Beef Wellington with Mushroom Duxelle and Compote
|For beef wellington|
|Beef tenderloin||1 Pound, cut into approx. 2 ounce portions, seared|
|Mushroom pate/Duck pate||1 Cup (16 tbs)|
|Egg||1 , for wash|
|For mushroom duxelle|
|Domestic white mushrooms||1 Pound|
|Garlic||1 Tablespoon, minced|
|Shallots||1 Tablespoon, minced|
|Herbs||1 Tablespoon (Parsley, thyme and rosemary)|
|White wine||1 Cup (16 tbs)|
|Apple and cranberry compote|
|Cranberries||1⁄2 Cup (8 tbs), dried|
|Brandy||1⁄2 Cup (8 tbs)|
|Brie cheese||250 Gram|
|Flour||1 Cup (16 tbs)|
|Egg||1 Medium, beaten|
|Pecans||1 Cup (16 tbs), toasted|
1. Preheat oven to 350F.
To make Mushroom Duxelle:
2. In a sauté pan on a medium to high heat, add a oil to your pan with garlic and shallots.

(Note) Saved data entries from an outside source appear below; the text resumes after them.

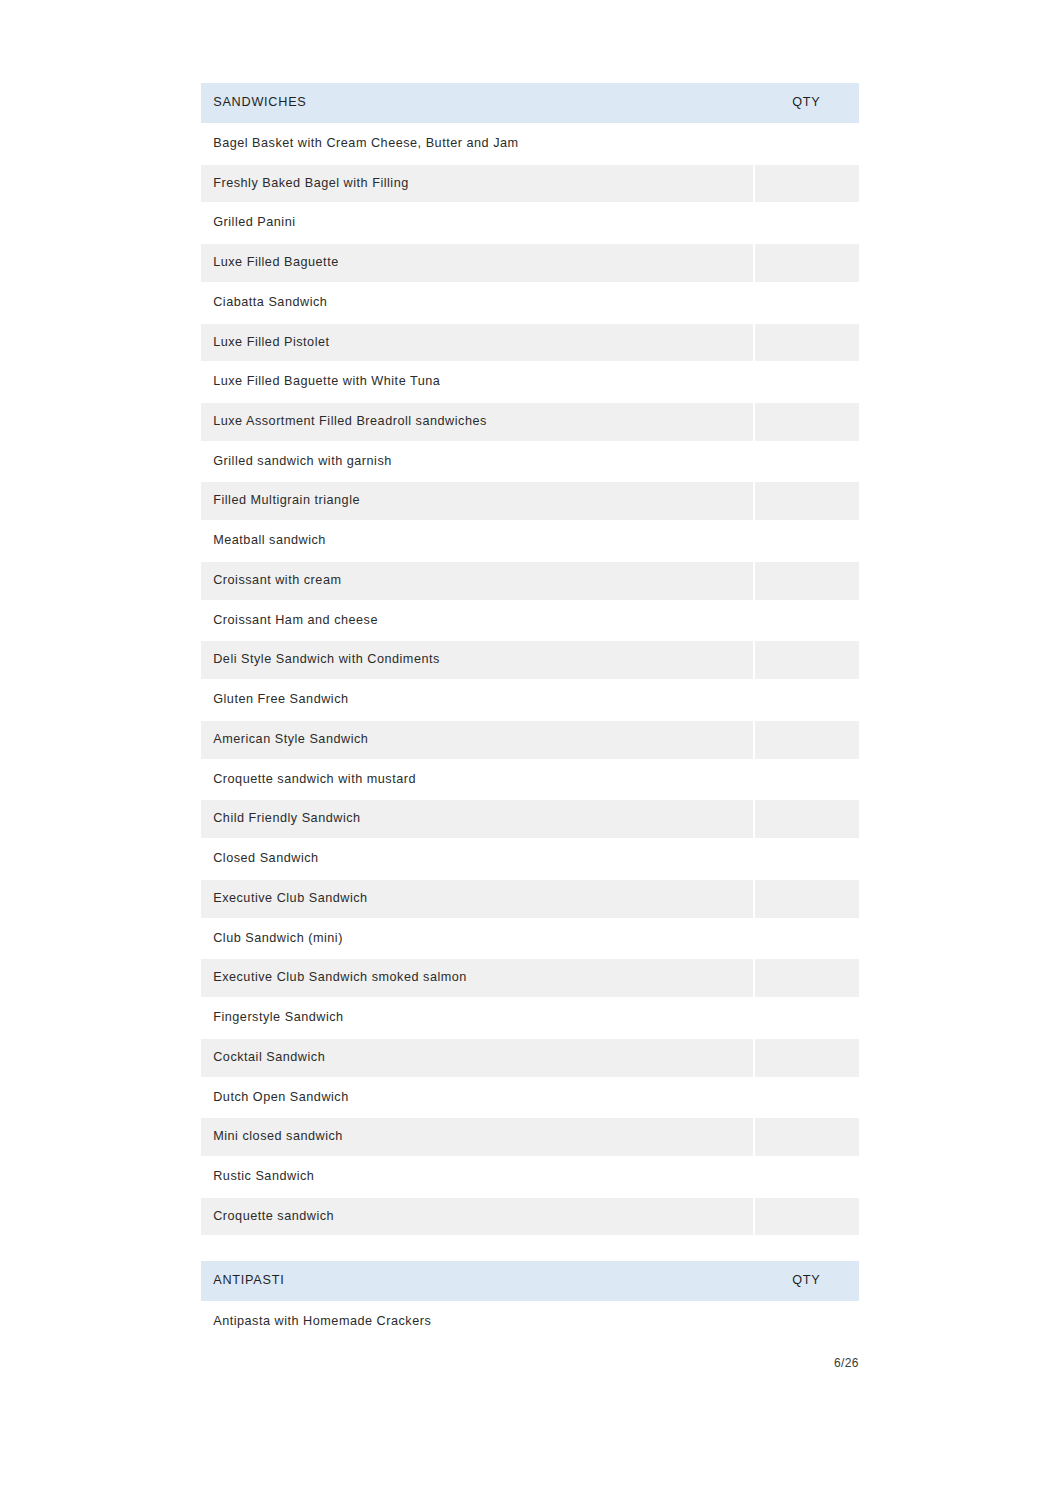| SANDWICHES | QTY |
| --- | --- |
| Bagel Basket with Cream Cheese, Butter and Jam | |
| Freshly Baked Bagel with Filling | |
| Grilled Panini | |
| Luxe Filled Baguette | |
| Ciabatta Sandwich | |
| Luxe Filled Pistolet | |
| Luxe Filled Baguette with White Tuna | |
| Luxe Assortment Filled Breadroll sandwiches | |
| Grilled sandwich with garnish | |
| Filled Multigrain triangle | |
| Meatball sandwich | |
| Croissant with cream | |
| Croissant Ham and cheese | |
| Deli Style Sandwich with Condiments | |
| Gluten Free Sandwich | |
| American Style Sandwich | |
| Croquette sandwich with mustard | |
| Child Friendly Sandwich | |
| Closed Sandwich | |
| Executive Club Sandwich | |
| Club Sandwich (mini) | |
| Executive Club Sandwich smoked salmon | |
| Fingerstyle Sandwich | |
| Cocktail Sandwich | |
| Dutch Open Sandwich | |
| Mini closed sandwich | |
| Rustic Sandwich | |
| Croquette sandwich | |
| ANTIPASTI | QTY |
| --- | --- |
| Antipasta with Homemade Crackers | |
6/26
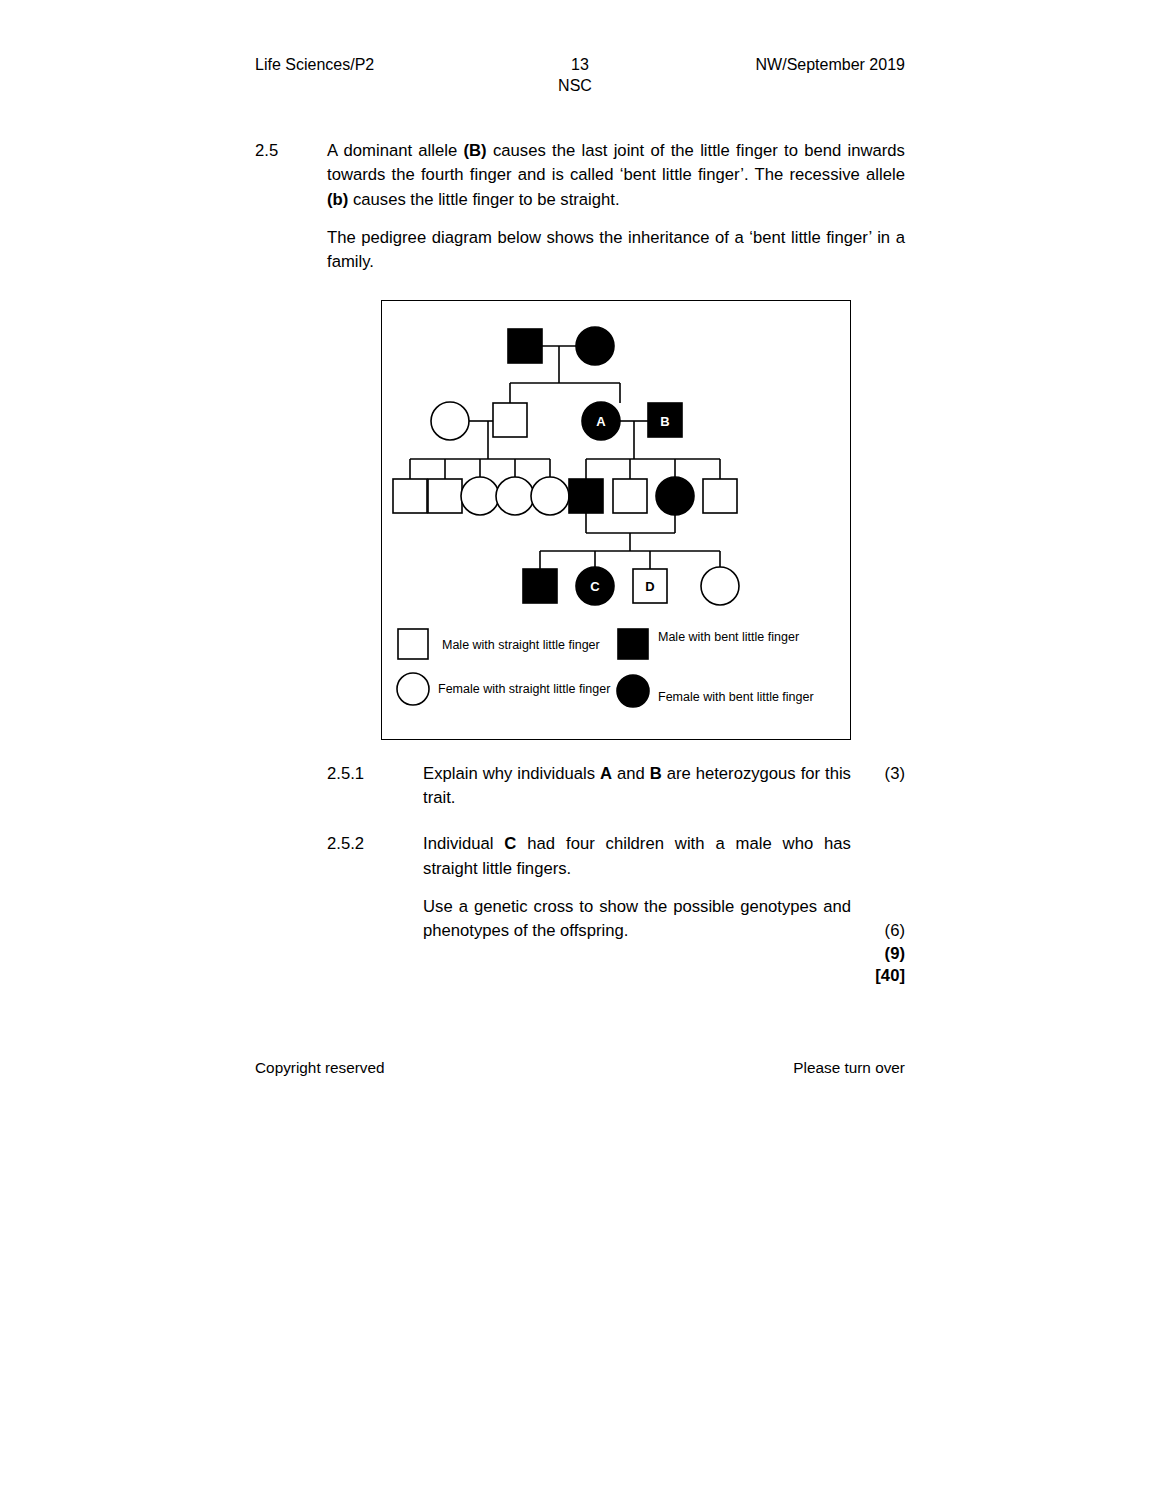Life Sciences/P2
13
NW/September 2019
NSC
2.5
A dominant allele (B) causes the last joint of the little finger to bend inwards towards the fourth finger and is called ‘bent little finger’. The recessive allele (b) causes the little finger to be straight.
The pedigree diagram below shows the inheritance of a ‘bent little finger’ in a family.
A B C D Male with straight little finger Female with straight little finger Male with bent little finger Female with bent little finger
2.5.1
Explain why individuals A and B are heterozygous for this trait.
(3)
2.5.2
Individual C had four children with a male who has straight little fingers.
Use a genetic cross to show the possible genotypes and phenotypes of the offspring.
(6)
(9)
[40]
Copyright reserved
Please turn over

3. Caramelize and add mushrooms and white wine.
4. Cook the mixture until all liquid is gone approximately 10 minutes.
5. Pour into food processor and pulse until finely chopped, adjust with salt and pepper as needed.
To make Beef Wellington:
6. Cut filet into smaller cubes and brown them in a pan with 2 tablespoons of oil.
7. In the centre of puff pastry place 1 piece of browned filet and top with small amount of duxelle and pate.
8. Brush edges of puff pastry with egg wash and fold corners to the centre to warp filet.
9. Brush with egg wash and place in oven to cook about 15 minutes or until golden brown and pastry is cooked through.
10. Serve with garnish if desired to accompany a glass of wine.
APPLE AND CRANBERRY COMPOTE
1. Dice apples and add into a sauce pan along with dry cranberries, sugar, brandy and water and reduce to a syrupy consistency
2. Coat brie cheese with flour, egg wash and toasted pecans.
3. Place on a baking tray and bake for about 5 minutes.
4. Place on a serving plate, spread the cooked apple and cranberries and serve.